[SciPy-User] Generalized least square on large dataset

Peter Cimermančič peter.cimermancic@gmail....
Fri Mar 9 11:43:45 CST 2012

> No, it does not. If you are working with counts, the appropriate model
> would usually be Poisson regression. I.e. Generalized linear model with
> log-link function and Possion probability family. I have seen many
> examples of microbiologists using linear regression when they should
> actually use Poisson regression (e.g. counting genes) or logistic
> regression (e.g. dose-response and titration curves).

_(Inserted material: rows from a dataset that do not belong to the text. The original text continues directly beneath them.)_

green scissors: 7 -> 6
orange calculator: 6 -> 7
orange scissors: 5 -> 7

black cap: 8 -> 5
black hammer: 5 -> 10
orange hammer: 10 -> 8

> This will do it for you:
> MATLAB: glmfit from the statistics toolbox
> R: glm
> Python: statmodels scikit
> Another example of inappropriate use of linear regression in
> microbiology is the Lineweaver-Burk plot as substitute for non-linear
> least-squares (usually Levenberg-Marquardt) to fit a Michelis-Menten
> curve. Some microbiologists are bevare of this, but they seem to prefer
> all sorts of ad hoc trickeries like linearizations and
> variance-stabilizing transforms instead of "just doing it right".

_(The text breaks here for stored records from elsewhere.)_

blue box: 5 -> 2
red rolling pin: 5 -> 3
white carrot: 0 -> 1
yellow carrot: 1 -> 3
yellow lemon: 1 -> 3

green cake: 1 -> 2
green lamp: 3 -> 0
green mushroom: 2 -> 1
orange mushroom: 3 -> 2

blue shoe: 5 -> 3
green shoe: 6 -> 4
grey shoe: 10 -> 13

> As for samples that are not independent, that will affect the final
> likelihood. If you want to optimize the log-likelhood yourself, to
> control for this, getting ML estimates by maximizing the log-likelhood
> is easy with fmin_powell or fmin_bgfs from scipy.optimize. (Powell's
> method does not even need the gradient.) And if you need the "p-value",
> you can either use the likelihood ratio or Monte Carlo (e.g. permutation
> test).
Sturla, could you be more specific here? I don't know much about
(bio)statistics, but that doesn't mean I don't want to do the things right
:). All I want to get out of this analysis is to be able to say whether the
correlation between genome lengths and numbers of particular genes (which
looks neat and obvious from the scatter plot) is statistically significant
given that the data points are heavily phylogenetically biased. That's why
I mentioned "p-values". Of course, I'm open to any better/more accurate way
of getting there than initially planned.